## YOUR INSTRUCTIONS:
Only the lines holding the string "middle" are needed; copy each of them from the data.

==============================

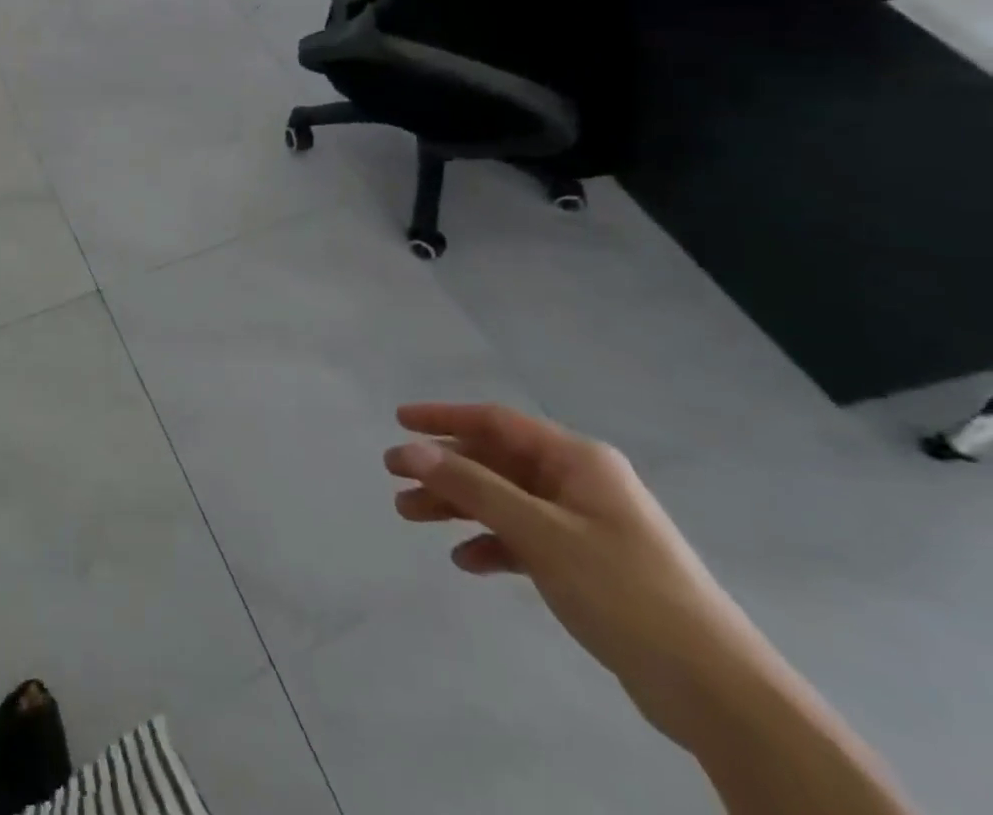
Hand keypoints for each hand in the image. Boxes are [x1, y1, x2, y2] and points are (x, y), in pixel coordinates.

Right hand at [383, 402, 774, 749]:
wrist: (718, 694)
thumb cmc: (626, 592)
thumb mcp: (540, 533)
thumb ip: (472, 487)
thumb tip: (410, 449)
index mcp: (577, 460)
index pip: (497, 421)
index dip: (444, 417)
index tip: (399, 421)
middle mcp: (579, 482)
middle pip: (495, 461)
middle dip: (444, 468)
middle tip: (394, 478)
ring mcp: (584, 524)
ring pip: (504, 499)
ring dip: (458, 506)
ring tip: (410, 516)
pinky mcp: (587, 565)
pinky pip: (524, 538)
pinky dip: (492, 544)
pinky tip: (466, 562)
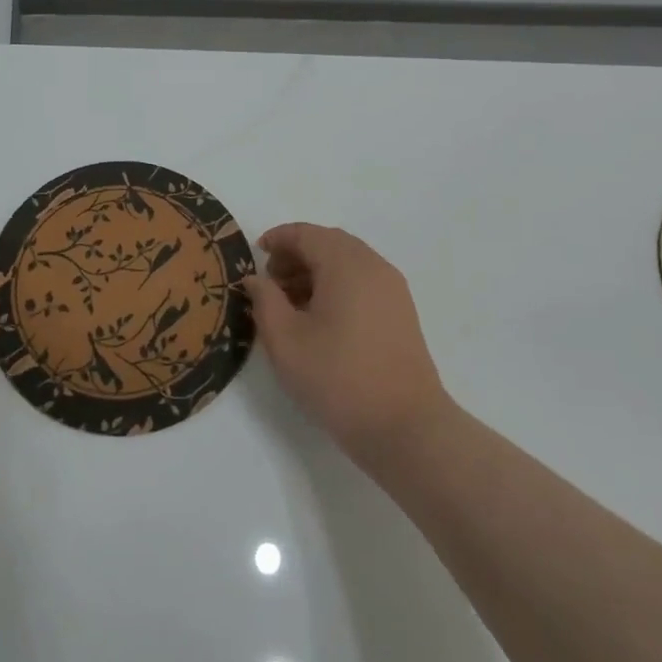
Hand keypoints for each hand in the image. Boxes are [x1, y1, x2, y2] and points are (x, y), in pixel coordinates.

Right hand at [243, 223, 451, 466]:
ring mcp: (392, 289)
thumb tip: (257, 279)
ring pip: (348, 262)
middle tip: (270, 281)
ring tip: (290, 302)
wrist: (405, 427)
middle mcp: (373, 266)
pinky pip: (363, 281)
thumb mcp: (285, 341)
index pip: (306, 234)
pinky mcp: (401, 312)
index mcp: (346, 264)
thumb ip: (265, 301)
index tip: (256, 255)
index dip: (278, 239)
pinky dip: (337, 285)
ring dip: (316, 270)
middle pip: (329, 243)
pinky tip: (319, 318)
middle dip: (297, 254)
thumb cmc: (338, 378)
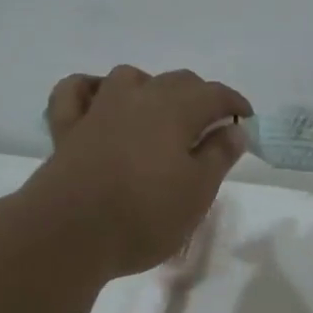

==============================

## EXERCISE RESULT:
middle mcp: (579, 482)
middle pip: (495, 461)
middle dip: (444, 468)
middle tip: (394, 478)
middle tip: (270, 281)
middle mcp: (373, 266)
middle pip: (329, 243)
middle dip: (297, 254)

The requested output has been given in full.